It can be a tedious task because finding matching vintage pieces is a total crapshoot; Marlowe Apeles finds a market among creative types and petite female bikers
By Raoul J. Chee Kee, Inquirer Lifestyle
The gift of a vintage bike sparked an interest that has developed into a profitable hobby. Several years ago, Marlowe Apeles was the lucky recipient of a vintage Nishiki bike, a gift from his father. Its clean lines and matching accessories appealed to him.
Apeles rode his bike and realized that there was a bikers’ community that shared his interest.
“I went to a meetup in UP (University of the Philippines) in 2014 and noticed the level of attention these bikers paid to how their bikes looked; everything matched,” Apeles told Lifestyle. “It was around this time that there was a boom in ‘fixies’—bikes that were put together piece by piece.”
While there were already others in this particular business, he set himself apart by focusing on building vintage bikes. His first customers? Friends of his who began riding with him after pandemic restrictions were loosened last year.
“After our mountain rides, we would go to my house in Rizal where I would tuneup their bikes, do some tweaking. Their cousins and friends found out about it and began asking if I could assemble bikes for them.”
In March 2021, Apeles put up Budolbuddy (@budolbuddyph on Instagram) where he began posting photos of bikes he had built from the frame up. He sources pieces online or scours bike shops in Marikina for parts.
He noticed that people who want a bike built often already have a bike that they might have purchased from Decathlon or one of the stores. Customers—“mainly creative types”—are usually the ones in the market for a second bike.
Streamlined finished products
Another market segment he has tapped consists of petite female bikers who have a hard time finding ready-made bikes that fit them.
“These are women around 5 feet tall or shorter. It’s harder for them because most bike stores just carry standard-sized bikes. What happens is they come to me with a bike frame that they want me to build into a full bike, taking into consideration their preferences when it comes to the final look,” Apeles said.

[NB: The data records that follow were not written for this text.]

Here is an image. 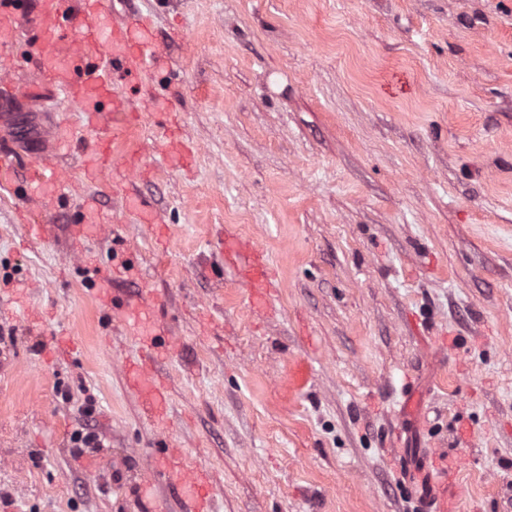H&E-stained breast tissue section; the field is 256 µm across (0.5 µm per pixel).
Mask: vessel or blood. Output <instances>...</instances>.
Returning <instances> with one entry per match:
<instances>
[{
	"instance_id": "1",
	"label": "vessel or blood",
	"mask_w": 512,
	"mask_h": 512,
	"mask_svg": "<svg viewBox=\"0 0 512 512\" xmlns=\"http://www.w3.org/2000/svg\"><path fill=\"white\" fill-rule=\"evenodd\" d=\"M111 15L112 0H0V56L19 38H26L29 55L41 63L39 82L52 85L82 113L86 126L97 130L93 147L83 157V167L91 174L138 161L133 143L116 147L111 133L112 128L124 126L132 114L129 102L115 91L112 75L132 76L148 68L155 51L146 19L130 11L126 22L113 25ZM58 149V141L52 140L38 153L36 170L24 186L28 200L64 196L65 185L54 170ZM16 163L13 153L0 151V194L13 193ZM219 247L230 263L242 266L261 287H272L274 275L261 249L244 245L230 232L221 236ZM91 291L102 308L118 309L126 331L140 337L143 356L129 371L126 383L159 427L169 429L168 387L152 365L160 352L172 351L178 344L170 323L159 314L153 297L117 301L111 271L93 268ZM423 475L431 485L429 498L435 512H455L453 471L432 464ZM160 479L178 486L183 512H211L207 471L190 465L172 450L154 458L148 476L139 484L146 512H162L155 495Z\"/></svg>"
}]
</instances>
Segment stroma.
Returning <instances> with one entry per match:
<instances>
[{
  "instance_id": "stroma-1",
  "label": "stroma",
  "mask_w": 512,
  "mask_h": 512,
  "mask_svg": "<svg viewBox=\"0 0 512 512\" xmlns=\"http://www.w3.org/2000/svg\"><path fill=\"white\" fill-rule=\"evenodd\" d=\"M112 3L154 26L158 96L131 138L154 161L174 112L192 162L131 181L165 246L66 152L69 196L32 216L46 240L0 196V289L18 297L0 329V512H141L163 442L208 470L212 512H430L398 478L410 448L455 458L458 512H512V0ZM13 55L0 144L22 182L47 132L83 117L29 85L25 42ZM88 198L122 231L90 232L66 273ZM225 229L265 250L267 305L221 269ZM116 255L139 269L122 297L155 290L182 343L156 362L165 434L125 384L138 342L86 281ZM62 333L73 351L44 364ZM87 422L105 447L79 468Z\"/></svg>"
}]
</instances>
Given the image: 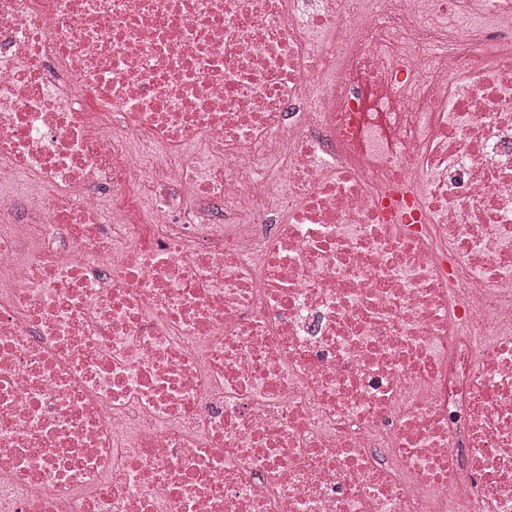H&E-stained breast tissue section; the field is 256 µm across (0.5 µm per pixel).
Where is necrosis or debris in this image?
I'll list each match as a JSON object with an SVG mask.
<instances>
[{
	"label": "necrosis or debris",
	"instance_id": "1",
	"mask_svg": "<svg viewBox=\"0 0 512 512\" xmlns=\"http://www.w3.org/2000/svg\"><path fill=\"white\" fill-rule=\"evenodd\" d=\"M0 512H512V0H0Z\"/></svg>",
	"mask_w": 512,
	"mask_h": 512
}]
</instances>
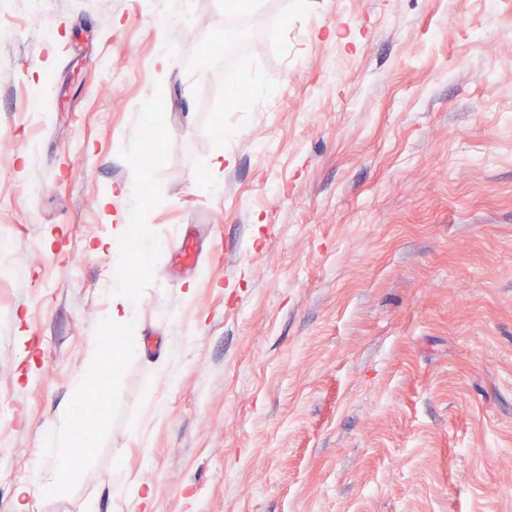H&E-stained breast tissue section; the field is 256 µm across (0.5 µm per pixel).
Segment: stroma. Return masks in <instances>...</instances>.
<instances>
[{
	"label": "stroma",
	"mask_w": 512,
	"mask_h": 512,
	"mask_svg": "<svg viewBox=\"0 0 512 512\" xmlns=\"http://www.w3.org/2000/svg\"><path fill=\"white\" fill-rule=\"evenodd\" d=\"M195 2L189 25L165 24L168 0L0 14V236L19 260L0 281V512L83 400L112 301L97 245L149 133L142 352L34 512H512V0ZM238 60L245 110L224 97ZM200 213L201 258L176 269L172 235ZM122 477L150 504L117 496Z\"/></svg>",
	"instance_id": "obj_1"
}]
</instances>
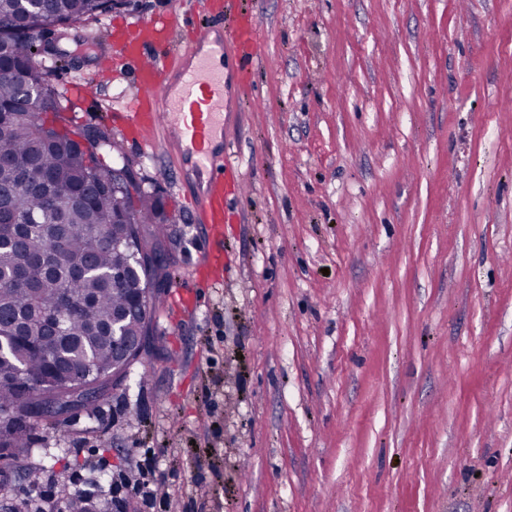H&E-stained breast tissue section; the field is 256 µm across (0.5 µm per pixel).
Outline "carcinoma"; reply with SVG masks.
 Returning <instances> with one entry per match:
<instances>
[{"instance_id":"carcinoma-1","label":"carcinoma","mask_w":512,"mask_h":512,"mask_svg":"<svg viewBox=\"0 0 512 512\" xmlns=\"http://www.w3.org/2000/svg\"><path fill=\"white\" fill-rule=\"evenodd\" d=\"M126 6V0H43L20 16L19 0H0V448L30 447L32 421L58 379L86 366L107 395L121 367L112 343V317L126 335L143 337L152 311L132 309L135 295L153 289L157 301L170 265L152 254L165 243L167 217L152 192L131 195L107 162L118 150L98 128L69 129L56 71L38 64L37 36L55 27L63 37L86 18ZM47 92L50 103L32 114L9 112L20 83ZM69 195L62 207L57 197ZM116 218L112 240L96 225ZM130 266L121 278L112 268Z\"/></svg>"}]
</instances>
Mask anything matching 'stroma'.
<instances>
[{"mask_svg":"<svg viewBox=\"0 0 512 512\" xmlns=\"http://www.w3.org/2000/svg\"><path fill=\"white\" fill-rule=\"evenodd\" d=\"M261 54L224 71V269L140 95L102 69L112 20L57 74L161 197L174 276L105 401L0 453V512H108L154 451L167 512H512V0H240Z\"/></svg>","mask_w":512,"mask_h":512,"instance_id":"1","label":"stroma"}]
</instances>
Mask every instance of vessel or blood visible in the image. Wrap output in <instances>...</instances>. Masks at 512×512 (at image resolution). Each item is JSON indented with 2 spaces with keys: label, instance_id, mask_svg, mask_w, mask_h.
Instances as JSON below:
<instances>
[{
  "label": "vessel or blood",
  "instance_id": "1",
  "mask_svg": "<svg viewBox=\"0 0 512 512\" xmlns=\"http://www.w3.org/2000/svg\"><path fill=\"white\" fill-rule=\"evenodd\" d=\"M178 22L173 14L116 28L115 51L143 90L128 102L123 119L142 147H154L161 137L186 158L196 219L206 228V260L219 267L224 263V155L213 149L212 139L224 130V61L204 46L219 35L234 46L239 66H246L258 56L256 23L241 13L228 31L202 25L187 31L182 48L171 54L166 47Z\"/></svg>",
  "mask_w": 512,
  "mask_h": 512
}]
</instances>
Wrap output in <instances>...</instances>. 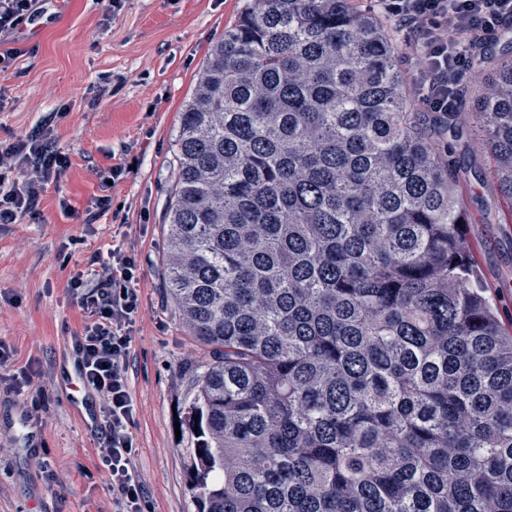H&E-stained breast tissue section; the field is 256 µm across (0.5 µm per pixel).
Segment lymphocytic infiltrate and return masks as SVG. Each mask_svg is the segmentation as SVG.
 <instances>
[{
	"label": "lymphocytic infiltrate",
	"instance_id": "f902f5d3",
	"mask_svg": "<svg viewBox=\"0 0 512 512\" xmlns=\"http://www.w3.org/2000/svg\"><path fill=\"white\" fill-rule=\"evenodd\" d=\"M385 14L414 36L413 79L422 102L434 112L457 109L456 90L470 67L468 48L498 31L512 29V0H380ZM42 125L26 137L0 144V224L38 220L41 196L68 167L67 155ZM97 283L82 276L70 286L85 313L71 336L84 386L101 397L98 418L107 435L97 450L112 480V512H147L146 488L132 463L131 430L137 407L128 362L140 308V265L123 247L100 265Z\"/></svg>",
	"mask_w": 512,
	"mask_h": 512
}]
</instances>
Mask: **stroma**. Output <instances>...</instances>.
Wrapping results in <instances>:
<instances>
[{
  "instance_id": "obj_1",
  "label": "stroma",
  "mask_w": 512,
  "mask_h": 512,
  "mask_svg": "<svg viewBox=\"0 0 512 512\" xmlns=\"http://www.w3.org/2000/svg\"><path fill=\"white\" fill-rule=\"evenodd\" d=\"M105 17L97 0H45L47 22L0 41L21 49L0 71V143L52 117V137L69 167L50 184L42 216L0 224V512H112V486L94 453L102 430L70 401L64 366L71 334L84 315L70 280L90 273L94 256L118 244L140 263V310L131 343L130 390L138 407L133 460L152 512H197L185 470L189 432L175 412L207 360L180 323L163 277V216L174 180L179 114L209 46L233 26L250 0H120ZM457 178L474 217L466 234L481 279L503 323L512 322V216L495 183L479 179L485 157L467 138L450 140ZM121 167L112 178L113 167ZM110 206L96 211L100 197ZM69 211H62L60 201ZM96 211L85 223L88 211ZM30 375L31 387L13 388ZM35 456H20L25 432Z\"/></svg>"
}]
</instances>
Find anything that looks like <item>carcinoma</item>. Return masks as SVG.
I'll use <instances>...</instances> for the list:
<instances>
[{"label": "carcinoma", "instance_id": "obj_1", "mask_svg": "<svg viewBox=\"0 0 512 512\" xmlns=\"http://www.w3.org/2000/svg\"><path fill=\"white\" fill-rule=\"evenodd\" d=\"M459 126L414 111L352 0H251L174 142L164 280L208 349L182 424L198 512H512V329L448 145L512 209V56Z\"/></svg>", "mask_w": 512, "mask_h": 512}]
</instances>
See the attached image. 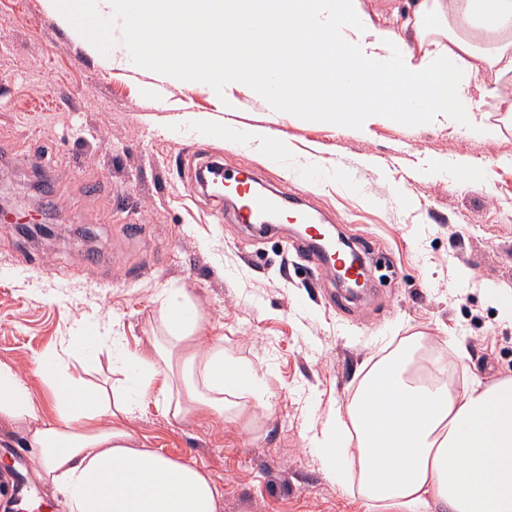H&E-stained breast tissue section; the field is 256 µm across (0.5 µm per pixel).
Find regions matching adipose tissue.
Segmentation results:
<instances>
[{"label": "adipose tissue", "mask_w": 512, "mask_h": 512, "mask_svg": "<svg viewBox=\"0 0 512 512\" xmlns=\"http://www.w3.org/2000/svg\"><path fill=\"white\" fill-rule=\"evenodd\" d=\"M66 27L99 43L97 22L124 18L136 62L156 80L207 81L219 111H238L249 85L277 105L335 127H458L484 100L512 112V0H416L411 18L387 26L359 0H51ZM489 70L479 97L468 89ZM422 109L410 111V102ZM162 342L112 358L115 381L76 375V350L93 355L97 331L80 326L43 353L34 373L53 400L45 414L26 381L0 362V427L35 448L42 483L61 512H222L224 492L200 467L140 444L129 427L144 394L174 420L201 410L240 419L239 400L269 408L268 388L244 361L198 338L196 308L161 300ZM451 350L413 338L366 373L345 412L328 416L312 446L328 472L357 466L363 497L389 512H512V377L448 380Z\"/></svg>", "instance_id": "adipose-tissue-1"}]
</instances>
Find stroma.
<instances>
[{
    "instance_id": "35a3bbf8",
    "label": "stroma",
    "mask_w": 512,
    "mask_h": 512,
    "mask_svg": "<svg viewBox=\"0 0 512 512\" xmlns=\"http://www.w3.org/2000/svg\"><path fill=\"white\" fill-rule=\"evenodd\" d=\"M98 52L89 57L46 0H0V194L36 217L43 180L55 194L52 236L0 223V362L48 403L34 360L70 328H113L137 352L163 333L161 294L180 292L206 340L265 376L271 407L249 400L236 423L206 412L178 423L153 387L136 436L204 469L224 491V512H376L358 480L324 469L309 440L378 359L419 333L441 348L465 337L455 382L512 376V318L492 297L512 293V115L485 106L456 131L377 122L361 133L272 110L241 87L223 123L287 142V158L274 162L195 126L218 113L207 82L165 85L181 115L173 122L145 98L147 70L105 65L118 52L110 42ZM193 156L308 190L309 205L394 277L369 303L333 298V277L313 275L294 234L257 239L218 221L225 203L195 183ZM439 157L446 169L433 168ZM469 161L481 187L460 177ZM88 251L98 266L83 263ZM17 452L32 453L23 435L1 432L0 512L11 507Z\"/></svg>"
}]
</instances>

Unless you know where to look, building a bike from scratch can be a tedious task because finding matching vintage pieces is a total crapshoot. Apeles is always on the lookout for particular “groupsets” for his customers’ mountain bikes and road bikes. A groupset is the collection of components, namely the drivetrain, shifters and brakes, that makes bikers stop and go.
In the less than one year that he has been building bikes, he is known for streamlined finished products.
“The general expectation of customers is that I use modern parts but the results are bikes with a vintage look.”
Before the pandemic, Apeles’ day job was in the administrative department of a property developer. Construction in the residential sector slowed down, he said, and since only a few staff continued to report for work, he turned to his hobby that has since proven to be a lucrative one. “By building bikes for others, I’m able to sustain my interest.” Now that property development is picking up and he might have to return to his day job, he has a friend who can also do “buildies” so they can share the work.
Apeles now owns over 10 vintage bikes and is cultivating a dream of opening up his own café.“I want to eventually open a bike café in Rizal where I can display my bikes on the walls, and bikers can come in for a snack and we can tuneup their bikes. That’s what I want to do.”